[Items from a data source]
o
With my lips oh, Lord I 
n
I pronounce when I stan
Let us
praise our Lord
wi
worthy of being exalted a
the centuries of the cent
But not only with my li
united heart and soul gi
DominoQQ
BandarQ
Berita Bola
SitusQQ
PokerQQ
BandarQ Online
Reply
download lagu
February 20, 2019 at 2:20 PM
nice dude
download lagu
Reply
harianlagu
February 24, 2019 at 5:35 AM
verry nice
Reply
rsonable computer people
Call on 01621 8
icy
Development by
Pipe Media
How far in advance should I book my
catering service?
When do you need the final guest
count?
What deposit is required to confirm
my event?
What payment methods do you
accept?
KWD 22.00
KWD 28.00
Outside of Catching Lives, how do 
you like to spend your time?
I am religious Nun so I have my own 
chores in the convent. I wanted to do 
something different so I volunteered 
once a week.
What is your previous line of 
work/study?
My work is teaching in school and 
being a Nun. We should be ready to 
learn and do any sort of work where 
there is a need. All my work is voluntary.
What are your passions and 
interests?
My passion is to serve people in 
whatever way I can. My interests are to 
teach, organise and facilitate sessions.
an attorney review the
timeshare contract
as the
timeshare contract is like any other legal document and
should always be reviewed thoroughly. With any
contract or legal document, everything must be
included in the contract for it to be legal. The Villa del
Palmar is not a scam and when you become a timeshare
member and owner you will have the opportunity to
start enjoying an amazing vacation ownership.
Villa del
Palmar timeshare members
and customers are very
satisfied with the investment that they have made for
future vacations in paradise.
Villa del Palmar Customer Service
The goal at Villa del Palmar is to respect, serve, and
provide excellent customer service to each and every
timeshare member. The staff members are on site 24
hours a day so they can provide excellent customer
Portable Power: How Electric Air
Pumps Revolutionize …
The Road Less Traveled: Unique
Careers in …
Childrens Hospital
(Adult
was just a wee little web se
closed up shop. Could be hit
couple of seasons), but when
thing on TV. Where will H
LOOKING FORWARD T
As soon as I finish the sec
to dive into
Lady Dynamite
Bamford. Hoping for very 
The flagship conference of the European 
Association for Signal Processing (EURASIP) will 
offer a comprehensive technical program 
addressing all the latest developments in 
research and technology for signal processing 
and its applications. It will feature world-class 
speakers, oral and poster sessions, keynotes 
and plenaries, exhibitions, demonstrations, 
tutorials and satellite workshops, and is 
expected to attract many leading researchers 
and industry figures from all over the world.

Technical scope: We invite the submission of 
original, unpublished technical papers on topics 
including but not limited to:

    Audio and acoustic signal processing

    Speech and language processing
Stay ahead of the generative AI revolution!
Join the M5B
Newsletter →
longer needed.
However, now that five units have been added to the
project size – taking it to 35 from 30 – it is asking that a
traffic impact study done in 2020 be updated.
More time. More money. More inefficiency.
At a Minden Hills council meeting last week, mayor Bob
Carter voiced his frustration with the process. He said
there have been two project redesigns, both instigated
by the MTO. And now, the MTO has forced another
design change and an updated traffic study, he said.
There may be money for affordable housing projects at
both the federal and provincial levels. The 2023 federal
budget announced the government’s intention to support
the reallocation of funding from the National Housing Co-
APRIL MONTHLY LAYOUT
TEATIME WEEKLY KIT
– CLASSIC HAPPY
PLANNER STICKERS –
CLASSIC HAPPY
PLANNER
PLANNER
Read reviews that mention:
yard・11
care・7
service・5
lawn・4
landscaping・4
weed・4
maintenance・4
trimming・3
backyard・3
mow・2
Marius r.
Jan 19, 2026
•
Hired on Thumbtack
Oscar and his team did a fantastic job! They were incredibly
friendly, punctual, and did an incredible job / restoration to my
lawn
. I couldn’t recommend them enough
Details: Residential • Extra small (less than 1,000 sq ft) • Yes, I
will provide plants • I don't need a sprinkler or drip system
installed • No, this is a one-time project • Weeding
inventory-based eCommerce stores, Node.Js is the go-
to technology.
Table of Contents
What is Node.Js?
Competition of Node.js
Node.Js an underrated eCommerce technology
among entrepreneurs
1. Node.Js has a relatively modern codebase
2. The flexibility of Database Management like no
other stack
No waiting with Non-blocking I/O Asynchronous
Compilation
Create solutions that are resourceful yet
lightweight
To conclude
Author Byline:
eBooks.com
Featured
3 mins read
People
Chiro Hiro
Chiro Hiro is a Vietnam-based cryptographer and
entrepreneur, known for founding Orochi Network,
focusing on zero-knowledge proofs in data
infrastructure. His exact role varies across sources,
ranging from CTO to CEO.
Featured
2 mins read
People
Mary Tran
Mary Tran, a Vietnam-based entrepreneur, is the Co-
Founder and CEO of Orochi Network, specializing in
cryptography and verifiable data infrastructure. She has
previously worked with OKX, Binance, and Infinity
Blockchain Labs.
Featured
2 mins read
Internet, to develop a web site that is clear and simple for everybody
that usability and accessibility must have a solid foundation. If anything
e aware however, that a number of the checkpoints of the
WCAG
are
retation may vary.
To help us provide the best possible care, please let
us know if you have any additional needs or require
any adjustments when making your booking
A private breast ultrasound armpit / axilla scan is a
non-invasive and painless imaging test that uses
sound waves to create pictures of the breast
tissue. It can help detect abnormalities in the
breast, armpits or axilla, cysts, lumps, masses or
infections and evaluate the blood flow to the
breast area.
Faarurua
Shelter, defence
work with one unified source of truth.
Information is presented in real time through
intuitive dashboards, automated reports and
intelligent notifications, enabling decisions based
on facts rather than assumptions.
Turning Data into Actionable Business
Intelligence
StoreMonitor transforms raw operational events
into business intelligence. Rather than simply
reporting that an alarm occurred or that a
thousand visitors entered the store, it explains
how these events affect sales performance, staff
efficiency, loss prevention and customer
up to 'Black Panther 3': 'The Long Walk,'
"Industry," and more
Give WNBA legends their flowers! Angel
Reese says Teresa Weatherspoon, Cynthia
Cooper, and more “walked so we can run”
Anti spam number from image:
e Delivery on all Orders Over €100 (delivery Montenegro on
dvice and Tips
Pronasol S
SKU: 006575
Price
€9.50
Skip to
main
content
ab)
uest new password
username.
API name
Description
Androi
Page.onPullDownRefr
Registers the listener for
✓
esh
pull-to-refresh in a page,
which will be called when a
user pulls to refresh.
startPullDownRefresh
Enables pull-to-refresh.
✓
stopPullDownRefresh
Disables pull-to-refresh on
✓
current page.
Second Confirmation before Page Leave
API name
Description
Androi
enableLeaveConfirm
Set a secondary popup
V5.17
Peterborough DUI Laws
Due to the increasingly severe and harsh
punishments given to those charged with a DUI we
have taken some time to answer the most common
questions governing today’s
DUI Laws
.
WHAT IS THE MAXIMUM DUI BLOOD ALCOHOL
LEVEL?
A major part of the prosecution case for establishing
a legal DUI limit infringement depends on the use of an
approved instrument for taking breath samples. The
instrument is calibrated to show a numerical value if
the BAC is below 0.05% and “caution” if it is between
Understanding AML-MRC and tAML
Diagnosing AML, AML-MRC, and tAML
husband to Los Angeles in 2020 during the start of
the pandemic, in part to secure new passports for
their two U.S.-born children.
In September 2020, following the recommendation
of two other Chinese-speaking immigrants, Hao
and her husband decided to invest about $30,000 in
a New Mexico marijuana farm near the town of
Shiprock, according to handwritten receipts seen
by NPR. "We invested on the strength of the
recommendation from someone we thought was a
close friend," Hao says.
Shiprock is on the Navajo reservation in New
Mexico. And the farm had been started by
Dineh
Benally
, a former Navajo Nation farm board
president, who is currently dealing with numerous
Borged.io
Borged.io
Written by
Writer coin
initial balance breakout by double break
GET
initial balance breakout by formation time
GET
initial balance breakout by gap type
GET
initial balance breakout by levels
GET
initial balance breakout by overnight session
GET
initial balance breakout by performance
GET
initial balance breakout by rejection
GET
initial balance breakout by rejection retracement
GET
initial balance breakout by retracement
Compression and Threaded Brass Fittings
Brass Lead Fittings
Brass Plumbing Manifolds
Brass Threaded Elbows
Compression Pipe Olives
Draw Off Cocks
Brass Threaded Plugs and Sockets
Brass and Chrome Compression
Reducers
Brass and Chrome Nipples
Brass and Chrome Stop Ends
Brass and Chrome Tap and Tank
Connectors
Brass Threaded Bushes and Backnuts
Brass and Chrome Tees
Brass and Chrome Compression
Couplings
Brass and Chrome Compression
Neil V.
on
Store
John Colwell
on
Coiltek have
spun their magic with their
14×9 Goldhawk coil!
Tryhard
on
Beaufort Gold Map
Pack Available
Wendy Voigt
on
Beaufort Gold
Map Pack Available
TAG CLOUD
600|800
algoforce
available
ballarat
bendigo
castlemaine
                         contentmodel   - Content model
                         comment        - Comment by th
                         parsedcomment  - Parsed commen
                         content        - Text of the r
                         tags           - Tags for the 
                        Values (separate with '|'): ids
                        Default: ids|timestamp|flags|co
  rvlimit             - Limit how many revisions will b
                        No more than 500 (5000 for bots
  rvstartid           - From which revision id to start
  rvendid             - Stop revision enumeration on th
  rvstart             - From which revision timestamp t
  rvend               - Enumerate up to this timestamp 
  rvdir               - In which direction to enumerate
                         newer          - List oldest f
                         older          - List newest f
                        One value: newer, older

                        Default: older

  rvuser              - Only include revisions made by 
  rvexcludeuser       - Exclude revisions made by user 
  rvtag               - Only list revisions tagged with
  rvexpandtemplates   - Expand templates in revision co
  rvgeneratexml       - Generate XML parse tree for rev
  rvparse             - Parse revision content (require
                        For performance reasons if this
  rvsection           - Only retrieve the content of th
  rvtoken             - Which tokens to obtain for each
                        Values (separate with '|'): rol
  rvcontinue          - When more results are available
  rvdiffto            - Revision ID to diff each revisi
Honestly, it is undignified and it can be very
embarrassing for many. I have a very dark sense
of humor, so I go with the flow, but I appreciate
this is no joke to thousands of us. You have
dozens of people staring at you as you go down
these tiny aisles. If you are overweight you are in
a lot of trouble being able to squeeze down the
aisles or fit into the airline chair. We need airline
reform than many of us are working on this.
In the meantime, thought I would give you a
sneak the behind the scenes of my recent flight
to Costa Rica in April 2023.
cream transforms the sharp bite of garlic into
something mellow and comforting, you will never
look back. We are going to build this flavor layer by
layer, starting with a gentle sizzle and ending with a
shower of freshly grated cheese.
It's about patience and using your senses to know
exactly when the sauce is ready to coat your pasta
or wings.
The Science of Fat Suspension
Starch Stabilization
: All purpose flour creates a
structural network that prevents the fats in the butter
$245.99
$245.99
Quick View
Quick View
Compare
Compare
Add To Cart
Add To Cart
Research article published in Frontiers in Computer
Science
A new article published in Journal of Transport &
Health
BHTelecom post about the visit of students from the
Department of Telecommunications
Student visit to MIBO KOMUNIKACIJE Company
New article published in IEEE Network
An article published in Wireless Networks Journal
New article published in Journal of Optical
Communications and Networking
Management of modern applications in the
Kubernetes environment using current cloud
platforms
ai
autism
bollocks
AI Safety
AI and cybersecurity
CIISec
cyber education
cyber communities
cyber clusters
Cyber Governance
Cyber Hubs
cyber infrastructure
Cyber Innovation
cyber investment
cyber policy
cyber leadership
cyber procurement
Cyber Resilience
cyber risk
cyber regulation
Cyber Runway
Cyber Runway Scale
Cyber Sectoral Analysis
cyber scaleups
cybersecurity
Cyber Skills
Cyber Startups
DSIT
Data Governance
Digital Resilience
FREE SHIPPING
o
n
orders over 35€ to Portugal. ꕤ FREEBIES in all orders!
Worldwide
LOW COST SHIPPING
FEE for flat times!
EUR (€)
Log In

# ASSIGNMENT:
From the records above, reproduce exactly the lines from the one with "How far in advance should I book my" to the one with "LOOKING FORWARD T", both included, and no others.

# SOLUTION:
How far in advance should I book my
catering service?
When do you need the final guest
count?
What deposit is required to confirm
my event?
What payment methods do you
accept?
KWD 22.00
KWD 28.00
Outside of Catching Lives, how do 
you like to spend your time?
I am religious Nun so I have my own 
chores in the convent. I wanted to do 
something different so I volunteered 
once a week.
What is your previous line of 
work/study?
My work is teaching in school and 
being a Nun. We should be ready to 
learn and do any sort of work where 
there is a need. All my work is voluntary.
What are your passions and 
interests?
My passion is to serve people in 
whatever way I can. My interests are to 
teach, organise and facilitate sessions.
an attorney review the
timeshare contract
as the
timeshare contract is like any other legal document and
should always be reviewed thoroughly. With any
contract or legal document, everything must be
included in the contract for it to be legal. The Villa del
Palmar is not a scam and when you become a timeshare
member and owner you will have the opportunity to
start enjoying an amazing vacation ownership.
Villa del
Palmar timeshare members
and customers are very
satisfied with the investment that they have made for
future vacations in paradise.
Villa del Palmar Customer Service
The goal at Villa del Palmar is to respect, serve, and
provide excellent customer service to each and every
timeshare member. The staff members are on site 24
hours a day so they can provide excellent customer
Portable Power: How Electric Air
Pumps Revolutionize …
The Road Less Traveled: Unique
Careers in …
Childrens Hospital
(Adult
was just a wee little web se
closed up shop. Could be hit
couple of seasons), but when
thing on TV. Where will H
LOOKING FORWARD T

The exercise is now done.